Thinking about attention leads to some fascinating revelations. Thirty years ago, our attention was largely focused on the physical world. Attention to media was very specific to time and place, such as the radio in the car or the television program in the living room. It was a scarce resource, so advertisers paid premiums to be there as frequently as possible when that attention was available. Then, as now, context and audience mattered most for advertising dollars.
Today, personalized attention is available to advertisers at almost any waking moment, including at our desks, in our cars, walking down the street or waiting in line. And sitting at the center are publishers, which act as attention exchanges for an Internet ad market worth $140 billion dollars. It’s more important than ever that publishers accurately establish the value of each reader’s attention.
Information Asymmetry
Advertisers, agencies and trade desks have long targeted readers across the Internet. Through a variety of tactics, such as dropping cookies, finding intent, establishing time-of-day cadences and acquiring search data, they deliver ads to readers in the most cost-effective manner possible.

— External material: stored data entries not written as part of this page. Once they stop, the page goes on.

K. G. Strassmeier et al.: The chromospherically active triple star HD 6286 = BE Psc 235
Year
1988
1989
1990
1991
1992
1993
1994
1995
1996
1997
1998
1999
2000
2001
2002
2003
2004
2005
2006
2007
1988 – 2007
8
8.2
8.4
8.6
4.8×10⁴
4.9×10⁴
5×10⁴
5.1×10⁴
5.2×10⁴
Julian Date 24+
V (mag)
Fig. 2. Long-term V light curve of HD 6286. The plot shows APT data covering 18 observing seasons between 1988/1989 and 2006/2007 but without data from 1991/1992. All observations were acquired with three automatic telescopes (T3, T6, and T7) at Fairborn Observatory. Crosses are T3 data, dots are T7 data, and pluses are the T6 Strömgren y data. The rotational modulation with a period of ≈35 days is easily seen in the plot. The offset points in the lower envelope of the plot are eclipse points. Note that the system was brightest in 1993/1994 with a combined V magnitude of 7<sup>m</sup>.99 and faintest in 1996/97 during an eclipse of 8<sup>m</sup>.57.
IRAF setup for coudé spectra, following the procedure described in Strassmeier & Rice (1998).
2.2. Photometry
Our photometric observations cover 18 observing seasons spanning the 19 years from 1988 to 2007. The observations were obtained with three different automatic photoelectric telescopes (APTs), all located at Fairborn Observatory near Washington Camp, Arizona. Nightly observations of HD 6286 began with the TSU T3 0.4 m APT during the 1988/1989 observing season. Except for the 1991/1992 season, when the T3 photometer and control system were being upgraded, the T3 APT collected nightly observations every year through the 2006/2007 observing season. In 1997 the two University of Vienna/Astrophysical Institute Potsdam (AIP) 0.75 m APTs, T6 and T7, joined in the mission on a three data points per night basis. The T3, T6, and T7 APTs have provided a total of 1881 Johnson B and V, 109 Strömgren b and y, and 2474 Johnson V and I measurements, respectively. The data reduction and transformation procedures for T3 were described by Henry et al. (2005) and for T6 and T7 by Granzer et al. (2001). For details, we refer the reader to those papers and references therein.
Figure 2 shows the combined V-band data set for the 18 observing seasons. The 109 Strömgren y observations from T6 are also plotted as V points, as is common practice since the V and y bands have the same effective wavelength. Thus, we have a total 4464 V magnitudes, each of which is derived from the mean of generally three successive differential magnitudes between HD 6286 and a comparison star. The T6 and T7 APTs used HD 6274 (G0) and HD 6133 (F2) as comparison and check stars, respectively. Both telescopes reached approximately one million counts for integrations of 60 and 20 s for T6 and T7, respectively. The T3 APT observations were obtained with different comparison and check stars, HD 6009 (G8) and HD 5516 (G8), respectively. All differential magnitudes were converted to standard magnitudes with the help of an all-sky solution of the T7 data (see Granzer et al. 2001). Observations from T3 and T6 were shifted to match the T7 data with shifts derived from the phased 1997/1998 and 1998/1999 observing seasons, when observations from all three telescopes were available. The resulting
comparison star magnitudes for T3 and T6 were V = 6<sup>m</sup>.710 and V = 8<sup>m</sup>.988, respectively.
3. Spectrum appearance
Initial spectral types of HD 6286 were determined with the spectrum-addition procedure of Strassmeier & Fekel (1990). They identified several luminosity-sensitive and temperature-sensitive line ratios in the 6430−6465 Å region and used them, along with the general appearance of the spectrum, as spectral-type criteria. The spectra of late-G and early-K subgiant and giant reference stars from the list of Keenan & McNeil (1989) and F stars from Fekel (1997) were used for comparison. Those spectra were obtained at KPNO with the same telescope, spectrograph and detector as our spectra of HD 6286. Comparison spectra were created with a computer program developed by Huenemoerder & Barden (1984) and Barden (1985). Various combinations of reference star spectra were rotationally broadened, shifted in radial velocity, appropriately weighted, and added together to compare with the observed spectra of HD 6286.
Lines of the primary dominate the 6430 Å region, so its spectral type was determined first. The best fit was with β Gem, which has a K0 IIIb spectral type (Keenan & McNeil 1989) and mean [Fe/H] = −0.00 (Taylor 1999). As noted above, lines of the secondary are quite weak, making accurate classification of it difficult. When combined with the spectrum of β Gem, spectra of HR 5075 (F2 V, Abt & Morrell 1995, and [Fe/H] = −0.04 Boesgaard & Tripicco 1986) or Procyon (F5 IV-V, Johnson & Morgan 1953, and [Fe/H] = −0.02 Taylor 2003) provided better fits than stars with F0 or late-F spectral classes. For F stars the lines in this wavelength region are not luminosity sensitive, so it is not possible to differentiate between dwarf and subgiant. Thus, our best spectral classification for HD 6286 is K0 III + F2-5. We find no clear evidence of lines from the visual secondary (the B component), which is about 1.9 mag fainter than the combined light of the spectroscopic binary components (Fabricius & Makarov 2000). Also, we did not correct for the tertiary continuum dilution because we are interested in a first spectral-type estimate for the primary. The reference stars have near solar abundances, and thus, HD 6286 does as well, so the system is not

Underlying these behaviors exists a historical transparency gap between demand and supply. This information asymmetry throws the pricing structure out of whack and brings inefficiency to the marketplace. Publishers that can leverage these rich veins of data have a golden opportunity to build a new data foundation, correct the market, accurately segment audiences and deliver the true maximum value to both the advertiser and the publisher.
Open The Aperture
The key to solving advertising market inefficiencies lies in making real-time market data as transparent and actionable as possible. Auctions, in particular the second-price auctions favored in programmatic advertising, are known to be effective at establishing the market value of inventory. As with any market transaction, the party with the higher-quality information has an advantage over the party with less.
In the case of Internet advertising, buyers simply have a larger aperture than sellers. They can see multiple transactions across large, medium and small sites for numerous audience segments – and frequently even for the same consumer. In a truly transparent marketplace, the publisher has access to a similar-sized aperture as the buyer.
By employing market feedback data for every interaction on the publisher’s site, the publisher levels the information playing field and uses the power of the auction to establish the precise market price for the inventory.
Key Tactics
Publishers can level the playing field by leveraging the same data that buyers have at their disposal to offer the publisher’s ad inventory to the market. These tactics include:
Reader cadence: All readers have attention fatigue and lose value to buyers the more they interact with the same content. Publishers can offer “fresh” readers for their true market value.
Frequency caps: Publishers have the opportunity to lower the price on offers when reader frequency is too high or move offers to different buyers based on a maximum number of visits.
Time-of-day optimization: Readers are valued differently throughout the day. Offers should be priced accordingly.
Geographical data: Country, city, region, latitude/longitude and location accuracy are all signals buyers process to determine the true value of the reader.
Search terms and keywords: Any search terms contained in the referring URL map to intent are a powerful signal to buyers.
Contextual data: The taxonomical data of the site and page content is of high value to buyers seeking strong brand matches.
Site ranking, quality and performance: A site’s traffic quality, overall ranking and historical competitive performance establish a key baseline of market value against well-known sites with similar rankings and performance.
Behavioral data: A reader’s travel history over the Internet is a strong indicator of intent for buyers.
Demographic predictions: Historical attention data allows buyers to make demographic predictions and further inform the offer price for inventory.
Viewability: Viewable ad placements are valued more highly than out-of-view placements. Publishers can set their offer price to match this level of engagement.
Situational context: Time spent on a page and how the reader arrived there are key predictors to brand engagement.
If publishers can use these tactics to harness both historical data and real-time signals unique to every reader, they are empowered to correctly value each opportunity to advertise on their site.
Efficient markets, those with the highest degree of pricing precision, are absolutely dependent on information equality between the buyer and the seller. In valuing each reader’s attention accurately, the publisher in no way games the system or compromises the integrity of the auction model.